Above: L4S Grey Hunter, L4S Initial Hunter with a pair of Illinois corn-fed roosters.
The Fabarm L4S Hunter series is what I've used for pheasant opener every year for the last five years. Back in 2015, I wrote, “The L4S has a lively, responsive feel that most 12 gauge autoloaders lack. Nothing rattles, no loose forearm syndrome, and it has a very solid, steady feel that the pogo-stick and “springy stock thing” autoloaders sadly lack. Based on trigger quality, barrel quality, choke quality, generously chrome plated action parts, and flawless assembly, the L4S is the most satisfying 12 gauge autoloader I've shot in decades.
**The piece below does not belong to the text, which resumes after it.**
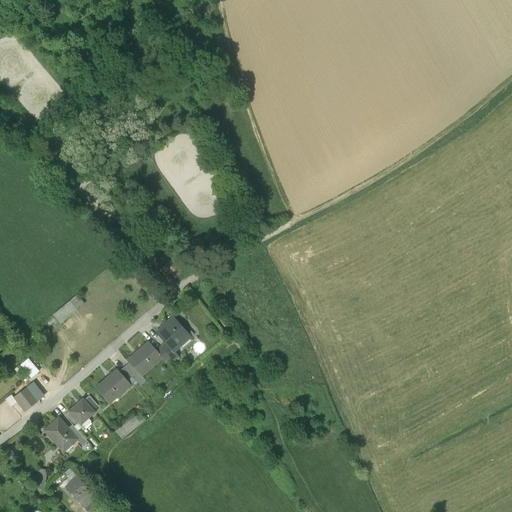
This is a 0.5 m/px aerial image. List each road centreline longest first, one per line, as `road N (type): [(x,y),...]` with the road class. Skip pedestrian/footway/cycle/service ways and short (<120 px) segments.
road 1 (track): [(511,72),(397,162),(290,220)]
road 2 (track): [(231,65),(171,95),(122,145),(122,168),(148,219),(149,252)]
road 3 (residential): [(179,286),(0,439)]
road 4 (track): [(217,0),(231,65),(290,220)]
Add in its dashing good looks and the surprisingly low price, the L4S Initial Hunter easily gets my vote for Shotgun of the Year.” The gas-operated Fabarm L4S at 6-3/4 lbs. is my version of the ideal pheasant-bagger.
The Remington V3 synthetic, with a 26 inch barrel, is my version of an ideal affordable, reliable, do-almost-anything shotgun. It is Remington's best autoloader and does well essentially everywhere, with extremely low recoil and a written lifetime warranty to boot. I've been using V3's since 2015 as well.
The Retay Masai Mara is a model that I first started using in 2017, the “Better Benelli Than Benelli.” With an improved inertia action (the patented Inertia Plus action) in all Retay USA models, it loads easier than most Benelli and other inertia models, eliminating both the notorious Benelli Click and the “Benelli Thumb.” The Retay “Air King” model adds speed unloading and a 3-1/2 inch chamber and has already been extremely well-received. Retays also shoot where they are pointed.
One (or all) of these models will make you very happy. All of them have shims available for drop and cast, and the written warranties are at least five years. For left-handed shooters, you'll be glad to know that both the Fabarm L4S and Fabarm XLR5 Waterfowler are available in left-hand models.